Every instrument in this campaign is administrative. An executive order. A sanctions designation framework. A financial compliance system that enforces itself through anticipatory withdrawal. An energy interdiction achieved through regime change in a neighboring country. The cumulative effect has degraded Cuba’s governing capacity to a degree that decades of conventional embargo never approached, and the campaign required no military engagement with the island itself.
One of my most vivid memories from Guantánamo Bay is a banana rat dropping from the rafters of my carport onto the hood of my car, unbothered, delaying my commute across America’s oldest overseas base. GTMO has sat on Cuban territory since 1903, held in place by a lease Havana has protested for decades and has no legal mechanism to end. For generations, that presence made American power over Cuba visible. Today, it may be the least consequential instrument Washington holds over the island. The campaign reshaping Cuba moves through executive orders, compliance architectures, payment networks, and the institutional scaffolding that connects a modern state to the global economy. The base was built to project force; the decisive force arrived through banks.

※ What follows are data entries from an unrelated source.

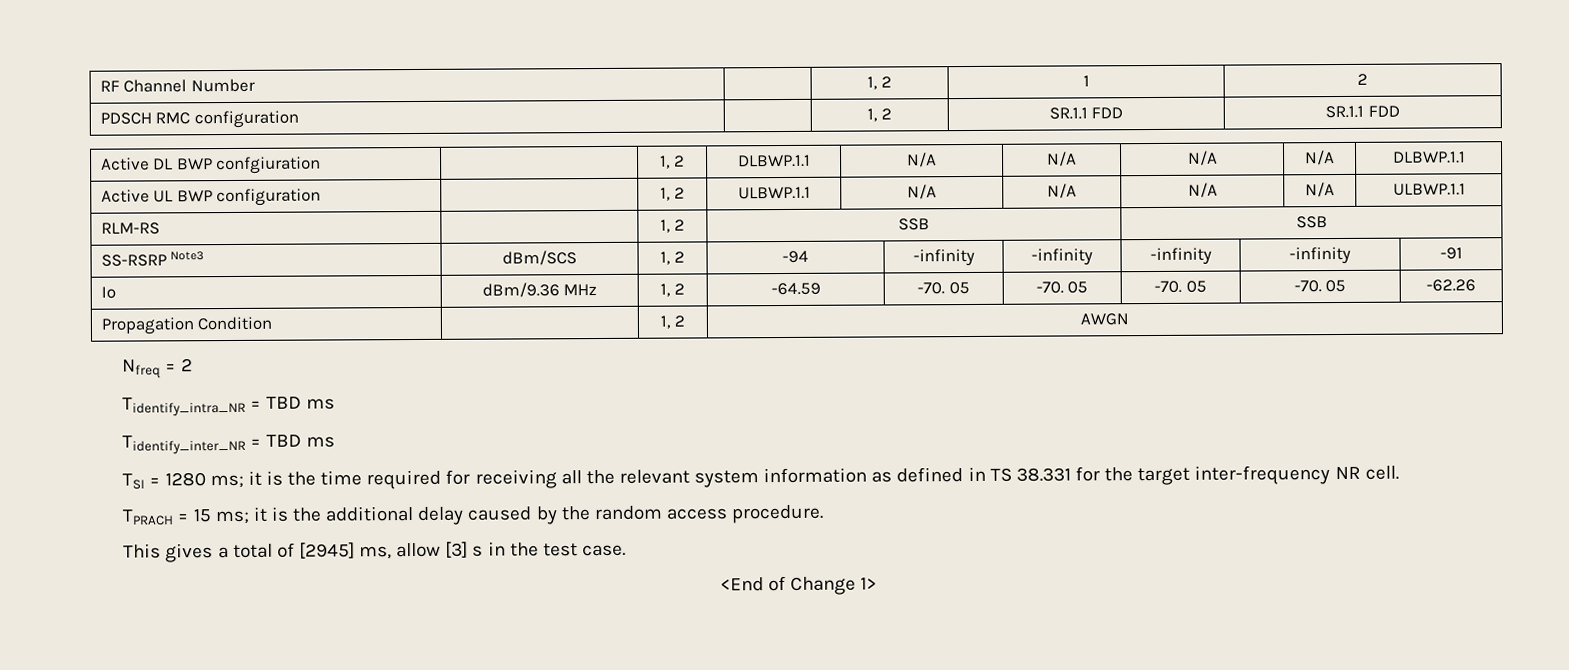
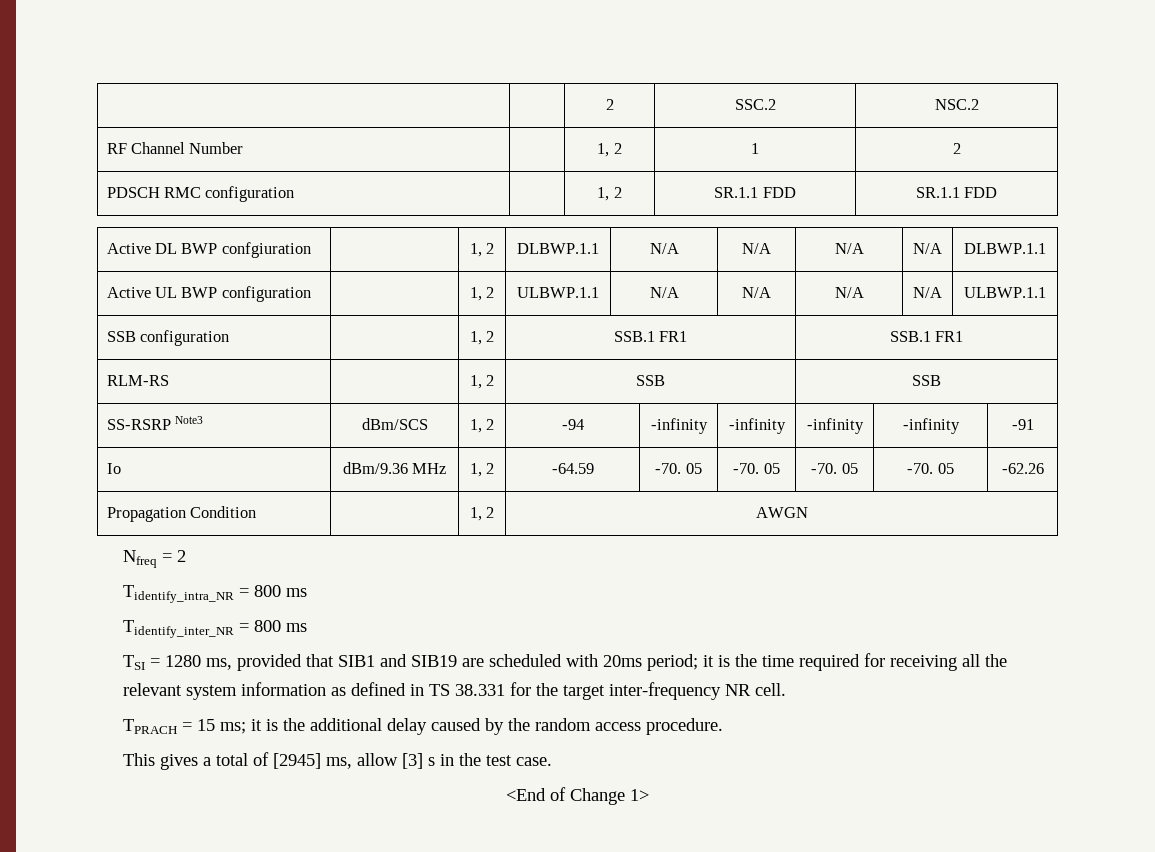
(99, 86) none -> [605,99,614,110] [734,99,776,110] [934,99,979,110] | | 2 | SSC.2 | NSC.2 //
(1466, 189) none -> [106,330,230,346] [469,331,495,345] [613,331,688,342] [889,331,964,342] // SSB configuration | | 1, 2 | SSB.1 FR1 | SSB.1 FR1
[265,396,302,409] TBD -> [253,585,281,597] 800
[265,434,302,447] TBD -> [253,620,281,632] 800
[209,474,244,489] ms; -> [205,654,698,671] ms, provided that SIB1 and SIB19 are scheduled with 20ms period;

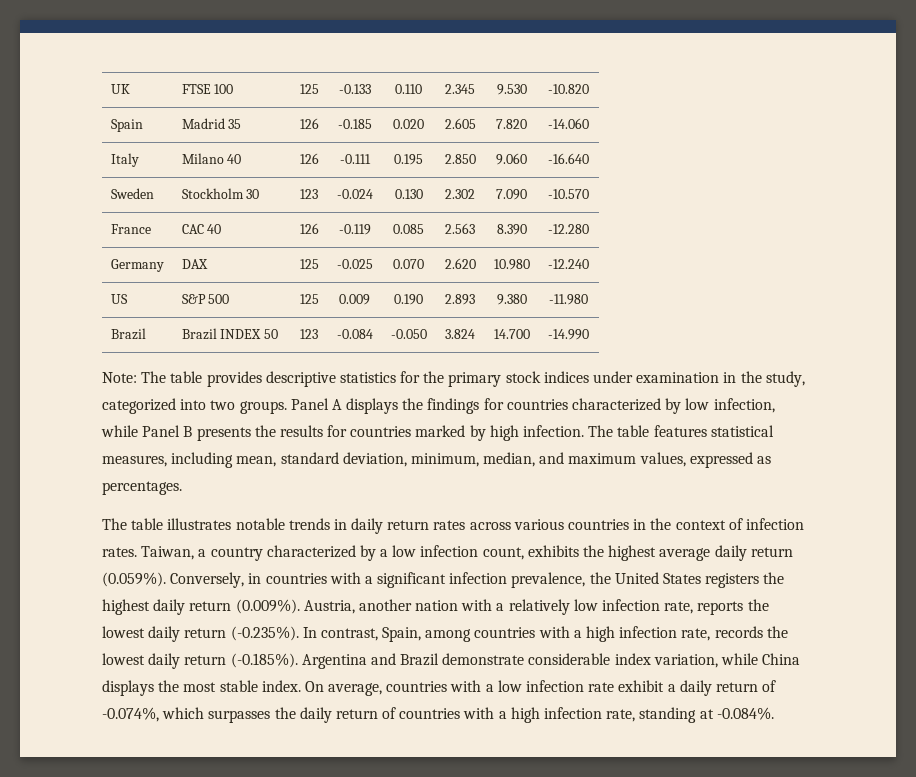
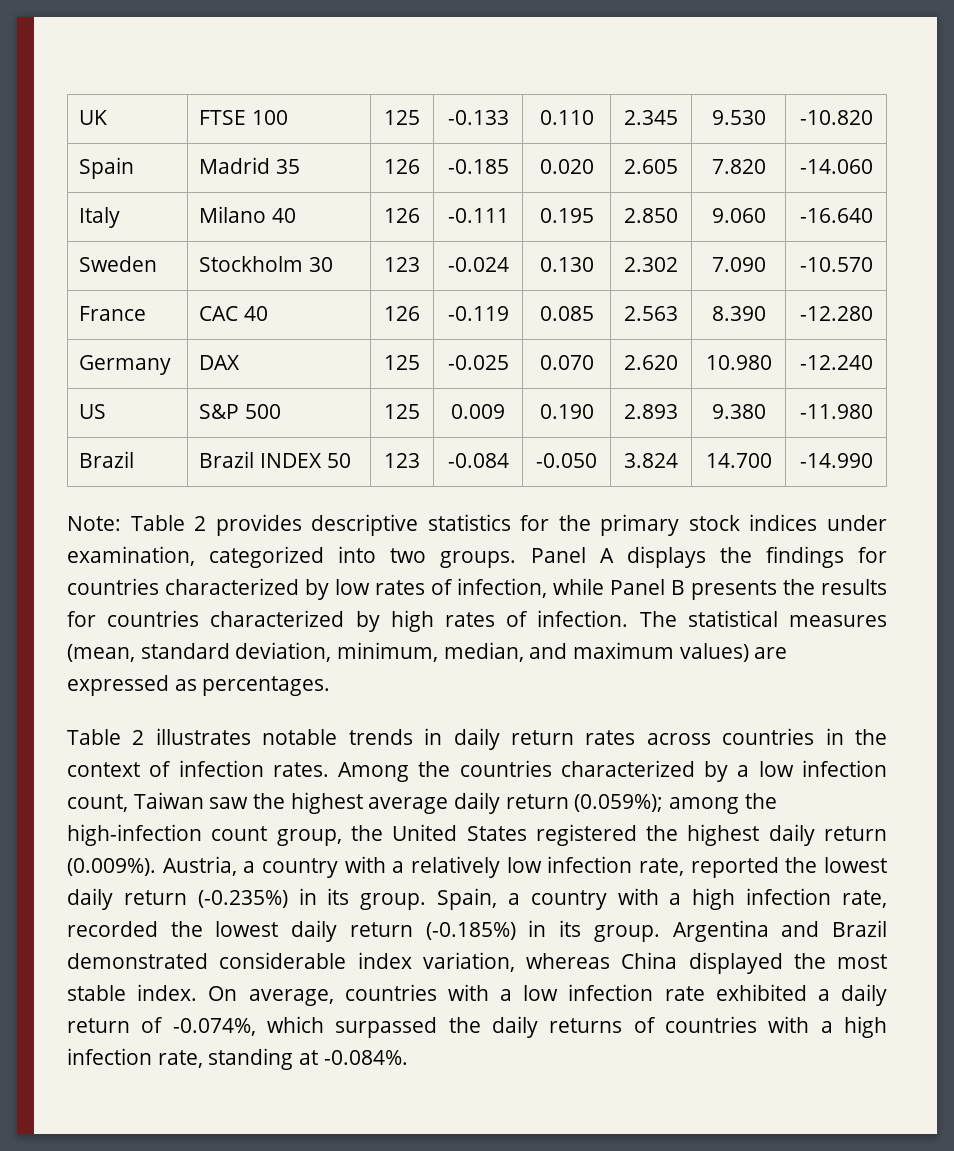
[141,371,203,383] The table -> [130,515,207,531] Table 2
[636,371,805,387] examination in the study, -> [67,546,195,566] examination,
(710, 404) none -> [375,579,453,595] rates of
[415,425,466,437] marked -> [210,610,345,627] characterized
[523,425,774,437] [102,452,277,468] infection. The table features statistical measures, including mean, -> [444,610,887,627] [67,644,135,662] rates of infection. The statistical measures (mean,
[639,452,686,467] values, -> [679,643,788,662] values) are
[102,518,164,530] The table -> [67,729,145,745] Table 2
[513,519,564,530] various -> (711, 739) none
[141,546,263,561] Taiwan, a country -> [338,760,552,782] Among the countries
[527,545,579,557] exhibits -> [133,792,249,809] Taiwan saw
[102,572,586,588] (0.059%). Conversely, in countries with a significant infection prevalence, -> [574,793,777,814] [67,824,342,846] (0.059%); among the high-infection count group,
[705,573,760,588] registers -> [535,824,637,846] registered
[358,599,459,611] another nation -> [243,858,338,878] a country
[697,599,769,615] [102,626,788,642] [102,653,298,669] reports the lowest daily return (-0.235%). In contrast, Spain, among countries with a high infection rate, records the lowest daily return (-0.185%). -> [690,857,887,878] [67,888,887,910] [67,920,660,942] reported the lowest daily return (-0.235%) in its group. Spain, a country with a high infection rate, recorded the lowest daily return (-0.185%) in its group.
[442,653,525,665] demonstrate -> [67,953,208,969] demonstrated
[721,653,801,665] [102,680,154,696] while China displays -> [526,952,783,974] whereas China displayed
[618,680,665,692] exhibit -> [715,984,807,1001] exhibited
[208,710,271,723] surpasses -> [335,1017,438,1038] surpassed
[335,709,378,719] return -> [549,1018,623,1033] returns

As a long time resident of south and now mid-coast Florida, I can attest to the strong Cuban-American presence in this state and their ongoing concerns of those who remain in Cuba. Regardless of where on the globe strife and international machinations take place, I am always reminded that while regimes and administrations play their respective political games on global chessboards, real people having nothing to do with and little influence on governmental powers-that-be are the ones who pay the price. While leadership jockeys to assume "Alpha Dog" status, the citizenry gets swept along with the fall-out from such strategizing. Having met many Cubans who left their island years ago for a better life in America and Florida, I am saddened by the suffering of those still seeking freedom and decent lives in their island homeland.